Please copy every row below word for word, changing nothing in any line.

== Data supplied

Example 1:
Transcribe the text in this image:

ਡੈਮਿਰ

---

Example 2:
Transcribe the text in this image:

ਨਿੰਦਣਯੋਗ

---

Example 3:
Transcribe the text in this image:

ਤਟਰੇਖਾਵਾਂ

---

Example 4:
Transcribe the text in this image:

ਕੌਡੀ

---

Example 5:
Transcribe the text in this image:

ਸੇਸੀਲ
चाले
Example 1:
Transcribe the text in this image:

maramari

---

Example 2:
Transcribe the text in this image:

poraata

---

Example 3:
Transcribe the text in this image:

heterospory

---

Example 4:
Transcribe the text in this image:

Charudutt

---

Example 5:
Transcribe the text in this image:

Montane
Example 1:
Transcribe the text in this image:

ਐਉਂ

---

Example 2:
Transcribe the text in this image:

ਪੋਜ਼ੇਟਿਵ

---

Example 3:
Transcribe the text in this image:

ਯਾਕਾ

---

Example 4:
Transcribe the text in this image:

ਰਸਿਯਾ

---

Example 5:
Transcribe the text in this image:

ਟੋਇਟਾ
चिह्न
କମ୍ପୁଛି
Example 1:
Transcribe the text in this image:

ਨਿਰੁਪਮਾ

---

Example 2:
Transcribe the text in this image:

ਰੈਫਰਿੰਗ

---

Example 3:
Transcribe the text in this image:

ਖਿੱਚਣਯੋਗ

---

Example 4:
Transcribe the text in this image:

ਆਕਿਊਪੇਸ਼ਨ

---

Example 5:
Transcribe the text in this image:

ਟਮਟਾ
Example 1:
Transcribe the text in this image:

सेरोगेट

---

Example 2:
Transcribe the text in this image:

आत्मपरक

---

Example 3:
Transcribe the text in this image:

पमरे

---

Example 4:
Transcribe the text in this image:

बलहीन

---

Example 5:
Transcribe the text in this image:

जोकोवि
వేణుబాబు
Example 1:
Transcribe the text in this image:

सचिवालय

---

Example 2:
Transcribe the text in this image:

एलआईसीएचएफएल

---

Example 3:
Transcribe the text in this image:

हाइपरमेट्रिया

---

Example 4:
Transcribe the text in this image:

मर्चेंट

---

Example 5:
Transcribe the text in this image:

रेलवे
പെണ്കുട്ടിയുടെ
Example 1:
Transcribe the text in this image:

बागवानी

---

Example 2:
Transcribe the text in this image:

====

→ **Reply to the exercise**
Example 1:
Transcribe the text in this image:

ਡੈਮਿਰ

---

Example 2:
Transcribe the text in this image:

ਨਿੰਦਣਯੋਗ

---

Example 3:
Transcribe the text in this image:

ਤਟਰੇਖਾਵਾਂ

---

Example 4:
Transcribe the text in this image:

ਕੌਡੀ

---

Example 5:
Transcribe the text in this image:

ਸੇਸੀਲ
चाले
Example 1:
Transcribe the text in this image:

maramari

---

Example 2:
Transcribe the text in this image:

poraata

---

Example 3:
Transcribe the text in this image:

heterospory

---

Example 4:
Transcribe the text in this image:

Charudutt

---

Example 5:
Transcribe the text in this image:

Montane
Example 1:
Transcribe the text in this image:

ਐਉਂ

---

Example 2:
Transcribe the text in this image:

ਪੋਜ਼ੇਟਿਵ

---

Example 3:
Transcribe the text in this image:

ਯਾਕਾ

---

Example 4:
Transcribe the text in this image:

ਰਸਿਯਾ

---

Example 5:
Transcribe the text in this image:

ਟੋਇਟਾ
चिह्न
କମ୍ପୁଛି
Example 1:
Transcribe the text in this image:

ਨਿਰੁਪਮਾ

---

Example 2:
Transcribe the text in this image:

ਰੈਫਰਿੰਗ

---

Example 3:
Transcribe the text in this image:

ਖਿੱਚਣਯੋਗ

---

Example 4:
Transcribe the text in this image:

ਆਕਿਊਪੇਸ਼ਨ

---

Example 5:
Transcribe the text in this image:

ਟਮਟਾ
Example 1:
Transcribe the text in this image:

सेरोगेट

---

Example 2:
Transcribe the text in this image:

आत्मपरक

---

Example 3:
Transcribe the text in this image:

पमरे

---

Example 4:
Transcribe the text in this image:

बलहीन

---

Example 5:
Transcribe the text in this image:

जोकोवि
వేణుబాబు
Example 1:
Transcribe the text in this image:

सचिवालय

---

Example 2:
Transcribe the text in this image:

एलआईसीएचएफएल

---

Example 3:
Transcribe the text in this image:

हाइपरमेट्रिया

---

Example 4:
Transcribe the text in this image:

मर्चेंट

---

Example 5:
Transcribe the text in this image:

रेलवे
പെണ്കുട്ടിയുടെ
Example 1:
Transcribe the text in this image:

बागवानी

---

Example 2:
Transcribe the text in this image:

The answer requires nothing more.